- Opening Delimiter -

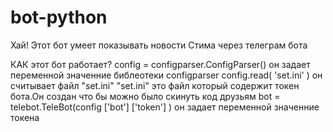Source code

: # bot-python
Хай! Этот бот умеет показывать новости Стима через телеграм бота



КАК этот бот работает?
config = configparser.ConfigParser() он задает переменной значенние библеотеки configparser
config.read( 'set.ini' ) он считывает файл "set.ini" 
"set.ini" это файл который содержит токен бота.Он создан что бы можно было скинуть код друзьям 
bot = telebot.TeleBot(config ['bot'] ['token'] ) он задает переменной значенние токена


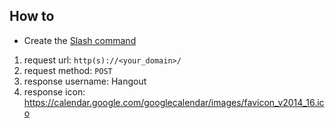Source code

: ## How to
* Create the [Slash command](https://docs.mattermost.com/developer/slash-commands.html#set-up-a-custom-command)
1. request url: `http(s)://<your_domain>/`
2. request method: `POST`
3. response username: Hangout
4. response icon: https://calendar.google.com/googlecalendar/images/favicon_v2014_16.ico
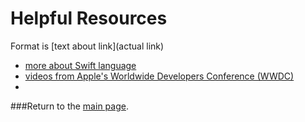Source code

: # Helpful Resources

Format is \[text about link](actual link)

- [more about Swift language](./swift.md)
- [videos from Apple's Worldwide Developers Conference (WWDC)](./wwdc.md)
- 


###Return to the [main page](./README.md).
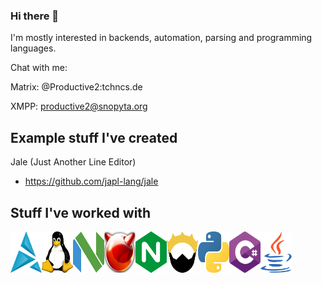 ### Hi there 👋

I'm mostly interested in backends, automation, parsing and programming languages.

Chat with me:

Matrix: @Productive2:tchncs.de

XMPP: productive2@snopyta.org

## Example stuff I've created

Jale (Just Another Line Editor)

+ https://github.com/japl-lang/jale

## Stuff I've worked with

<div style="display:flex">
<img src="artix.png" width="50px">
<img src="linux.png" width="50px">
<img src="neovim.png" width="50px">
<img src="freebsd.png" width="50px">
<img src="nginx.png" width="50px">
<img src="nim.png" width="50px">
<img src="python.png" width="50px">
<img src="cs.png" width="50px">
<img src="java.png" width="50px">
</div>
<!--
**Productive2/Productive2** is a ✨ _special_ ✨ repository because its `README.md` (this file) appears on your GitHub profile.

Here are some ideas to get you started:

- 🔭 I’m currently working on ...
- 🌱 I’m currently learning ...
- 👯 I’m looking to collaborate on ...
- 🤔 I’m looking for help with ...
- 💬 Ask me about ...
- 📫 How to reach me: ...
- 😄 Pronouns: ...
- ⚡ Fun fact: ...
-->
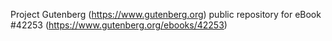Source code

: Project Gutenberg (https://www.gutenberg.org) public repository for eBook #42253 (https://www.gutenberg.org/ebooks/42253)
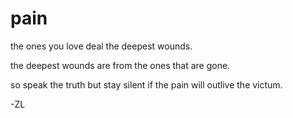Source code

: # pain
the ones you love deal the deepest wounds.

the deepest wounds are from the ones that are gone.

so speak the truth but stay silent if the pain will outlive the victum.

-ZL
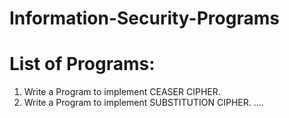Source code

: # Information-Security-Programs

<h1> List of Programs: </h1>

1) Write a Program to implement CEASER CIPHER.
2) Write a Program to implement SUBSTITUTION CIPHER.
....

- Closing Delimiter -

**WHAT IS EXPECTED**
In the data above, which lines include "looking"? Return those lines.

**RESULT**
- 👯 I’m looking to collaborate on ...
- 🤔 I’m looking for help with ...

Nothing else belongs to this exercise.